Text to read:
-- Start --

When Moshe Rabbeinu (our teacher) saw that so many Israelites were freed from Egypt and on their way to receive the Torah, he thought mankind’s redemption was at hand. He thought there were enough Israelites with kosher thoughts and attitudes to induce the rest of the world—starting with the Mixed Multitude (non-Jews who departed Egypt with the Israelites)—to accept the notion of “God is One and His Name is One.” That will definitely happen, and soon, we pray. But conditions weren’t ripe then. The Mixed Multitude proved incorrigible and ended up harming the Israelites.

So in later Egypts we continued our history, always accompanied by some great tzaddik reprising the role of Moshe Rabbeinu, always trying to correct the damage done by the Mixed Multitude. The damage is undone when every little Jew gets born and grows up thinking and behaving as a Jew should. The damage is undone as each of us gets re-born, from day to day and hour to hour, thinking and behaving a bit more Jewishly.

-- End --

Jobs:
a) List every stretch of words that the Mixed Multitude passage places inside parentheses or quotation marks.
b) From the Mixed Multitude passage, extract word for word the stretch from "When Moshe Rabbeinu" through "harming the Israelites.".
Answer from the Mixed Multitude passage alone.

Data extract:
-- Start --

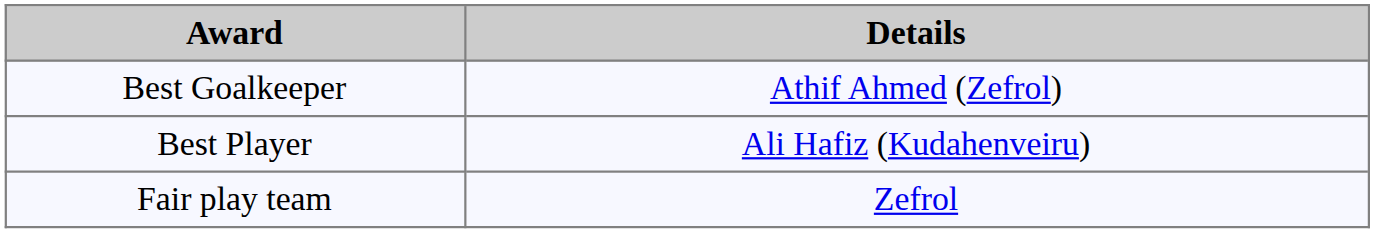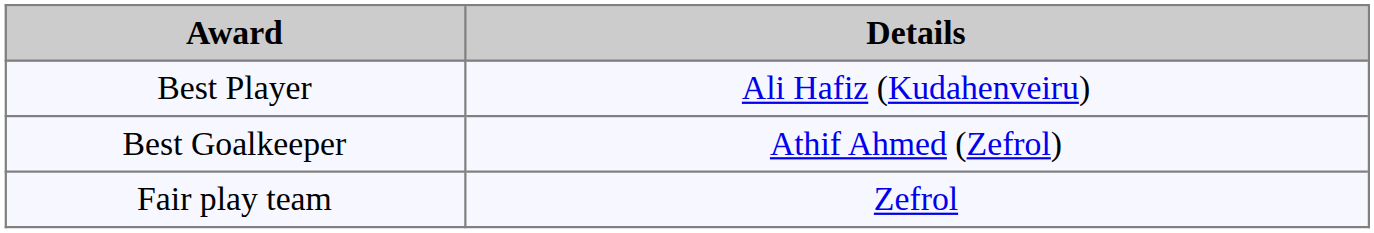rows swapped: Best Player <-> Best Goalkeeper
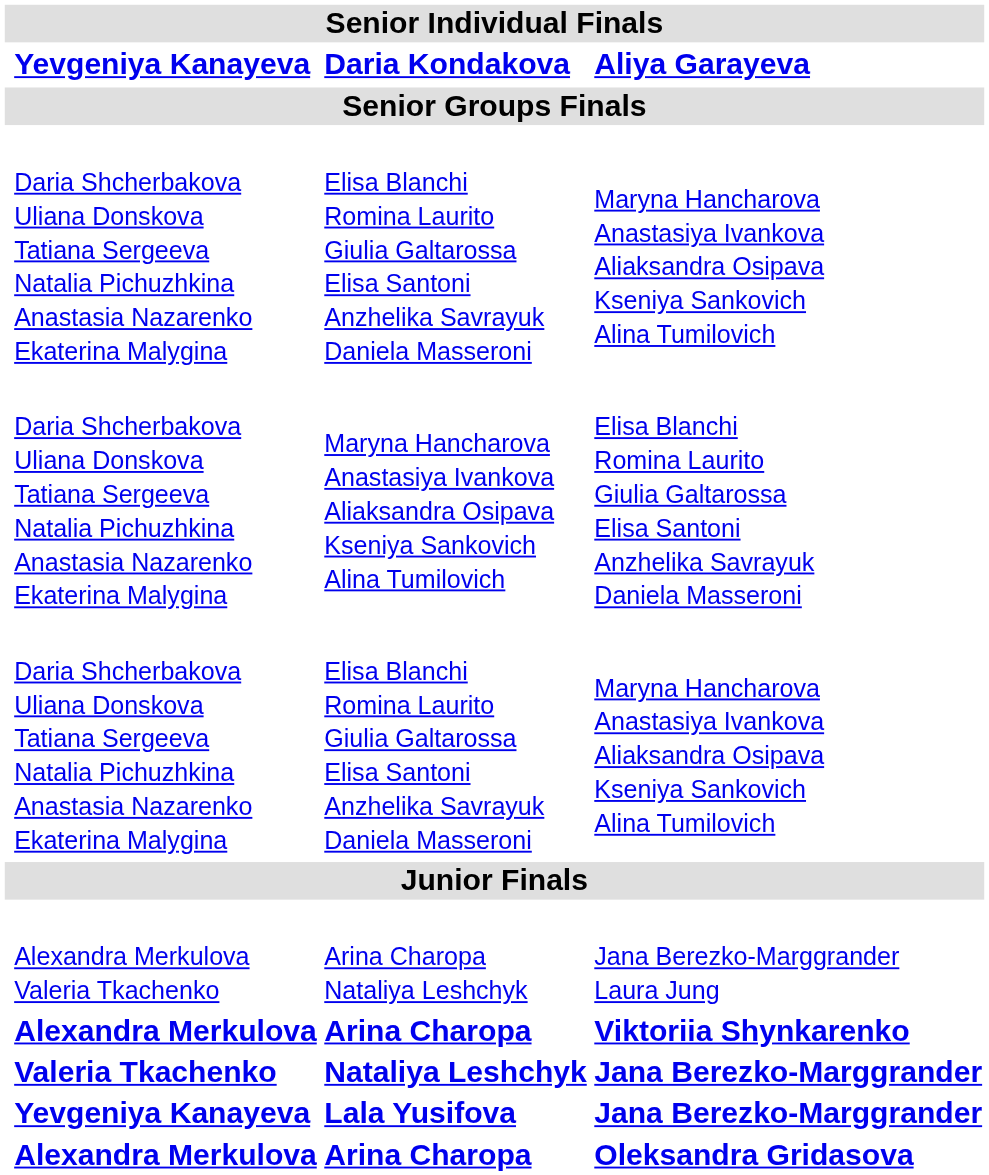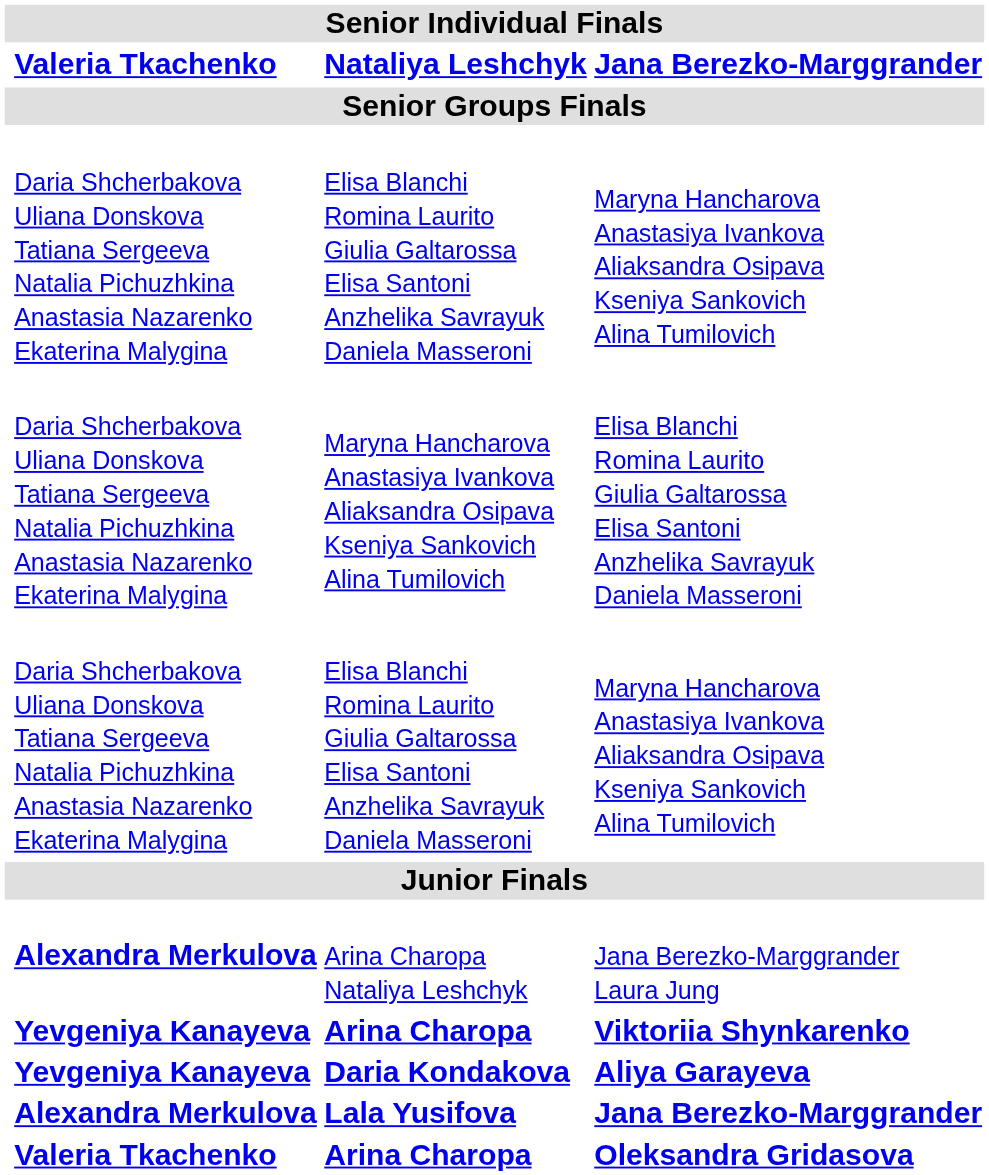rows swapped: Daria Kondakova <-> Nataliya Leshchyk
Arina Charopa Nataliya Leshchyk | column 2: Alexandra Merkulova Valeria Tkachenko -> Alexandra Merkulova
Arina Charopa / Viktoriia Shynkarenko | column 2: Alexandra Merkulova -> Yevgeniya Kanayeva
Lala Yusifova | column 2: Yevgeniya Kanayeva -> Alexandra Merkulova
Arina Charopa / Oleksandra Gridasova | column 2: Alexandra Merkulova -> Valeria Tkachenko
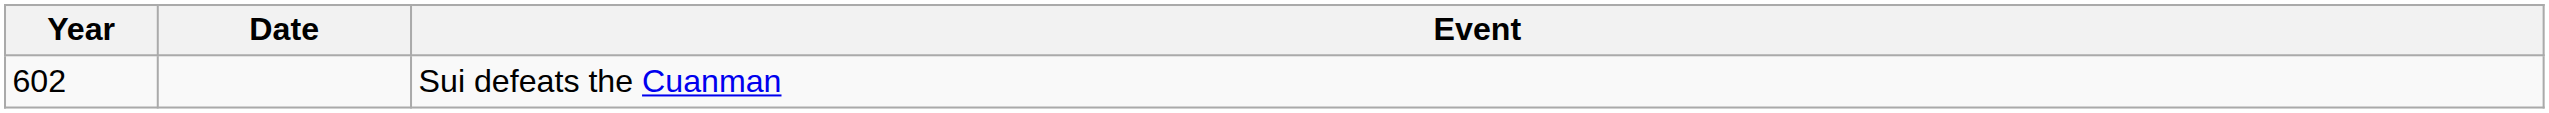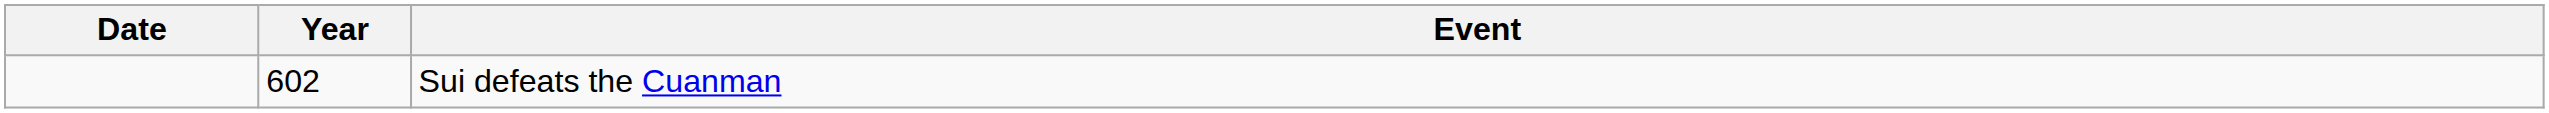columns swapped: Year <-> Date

-- End --

Answers to the tasks:
a)
- our teacher
- non-Jews who departed Egypt with the Israelites
- God is One and His Name is One

b)
When Moshe Rabbeinu (our teacher) saw that so many Israelites were freed from Egypt and on their way to receive the Torah, he thought mankind’s redemption was at hand. He thought there were enough Israelites with kosher thoughts and attitudes to induce the rest of the world—starting with the Mixed Multitude (non-Jews who departed Egypt with the Israelites)—to accept the notion of “God is One and His Name is One.” That will definitely happen, and soon, we pray. But conditions weren’t ripe then. The Mixed Multitude proved incorrigible and ended up harming the Israelites.